Refugee camp as space of violence: Shatila (1982) and Srebrenica (1995)
Democracies and the uses of the camp
Assessment
Portfolio: 40% [c. 2000 words in total]
The portfolio is a series of small tasks, to be completed every two weeks. These vary from commenting on a source (text or image) to creating an exhibition on a camp chosen by you to recording to writing a review of a secondary/online source to producing a short slideshow.
Take-home exam: 60% [c. 2000 words in total]
This is a 24-hour exam paper featuring a combination of theoretical/comparative questions and textual/visual sources to comment on.

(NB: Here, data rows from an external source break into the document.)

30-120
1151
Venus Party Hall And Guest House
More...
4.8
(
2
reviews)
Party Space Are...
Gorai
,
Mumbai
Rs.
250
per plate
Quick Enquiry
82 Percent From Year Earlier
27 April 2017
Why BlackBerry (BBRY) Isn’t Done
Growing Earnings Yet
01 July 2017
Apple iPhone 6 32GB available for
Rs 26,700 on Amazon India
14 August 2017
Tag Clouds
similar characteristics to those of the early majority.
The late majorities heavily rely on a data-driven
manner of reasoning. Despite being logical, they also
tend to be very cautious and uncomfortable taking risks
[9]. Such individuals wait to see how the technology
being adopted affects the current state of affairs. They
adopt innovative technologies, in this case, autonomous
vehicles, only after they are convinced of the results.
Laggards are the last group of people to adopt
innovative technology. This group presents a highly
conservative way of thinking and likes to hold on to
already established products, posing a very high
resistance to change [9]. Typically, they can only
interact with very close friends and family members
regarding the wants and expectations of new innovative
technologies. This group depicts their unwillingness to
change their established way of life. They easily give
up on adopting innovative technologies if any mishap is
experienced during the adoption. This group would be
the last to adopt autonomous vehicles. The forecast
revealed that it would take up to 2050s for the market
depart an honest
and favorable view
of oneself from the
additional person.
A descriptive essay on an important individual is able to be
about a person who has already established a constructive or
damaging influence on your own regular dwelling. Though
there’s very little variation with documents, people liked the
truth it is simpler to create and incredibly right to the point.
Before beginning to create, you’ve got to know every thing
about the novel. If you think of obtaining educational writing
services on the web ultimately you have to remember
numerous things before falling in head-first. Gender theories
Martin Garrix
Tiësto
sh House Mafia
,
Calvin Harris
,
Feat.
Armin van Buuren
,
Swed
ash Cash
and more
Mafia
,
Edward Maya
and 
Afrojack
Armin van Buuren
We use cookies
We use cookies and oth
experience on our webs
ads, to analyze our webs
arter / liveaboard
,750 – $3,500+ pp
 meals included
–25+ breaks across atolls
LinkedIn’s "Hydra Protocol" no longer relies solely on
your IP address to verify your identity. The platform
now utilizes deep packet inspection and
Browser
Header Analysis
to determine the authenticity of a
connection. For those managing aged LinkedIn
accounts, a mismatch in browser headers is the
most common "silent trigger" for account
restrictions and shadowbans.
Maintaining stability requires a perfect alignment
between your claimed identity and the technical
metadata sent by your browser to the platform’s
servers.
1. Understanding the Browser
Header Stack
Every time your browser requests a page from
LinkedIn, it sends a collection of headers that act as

If you want a head start...
You do not need to do any reading ahead of the module. However it is always helpful to do a little bit of reading and thinking ahead of the beginning of the module. If you are curious, try the following.
Reading
Items in bold are very highly recommended and will be used extensively in the course of the module.
Stone, Dan. Concentration Camps: A Short History. Oxford University Press, 2017.
Møller, Bjorn. Refugees, Prisoners and Camps. Cham: Springer, 2014.
Manz, Stefan, Panikos Panayi, and Matthew Stibbe, eds. Internment During the First World War: A Mass Global Phenomenon. London and New York: Routledge, 2018.
Wachsmann, Nikolaus, and Jane Caplan, eds. Concentration Camps in Nazi Germany: The New Histories. London and New York: Routledge, 2009.
Mühlhahn, Klaus. “The Concentration Camp in Global Historical Perspective.” History Compass 8 (2010): 543–61.
Totten, Samuel, and WIlliam S Parsons, eds. Centuries of Genocide: Essays and Eyewitness Accounts. London and New York: Routledge, 2013.
Think about ...
Why are we using the same word (‘camp’) for something as brutal as a concentration or a death facility and a refugee space?
Are camps prisons? Are prisons camps?
How important are the following standard features in a camp
a demarcated space, usually with a wall or fence?
a watch tower?
the camp’s hierarchy?
Are the modern uses of the camp different to earlier historical periods?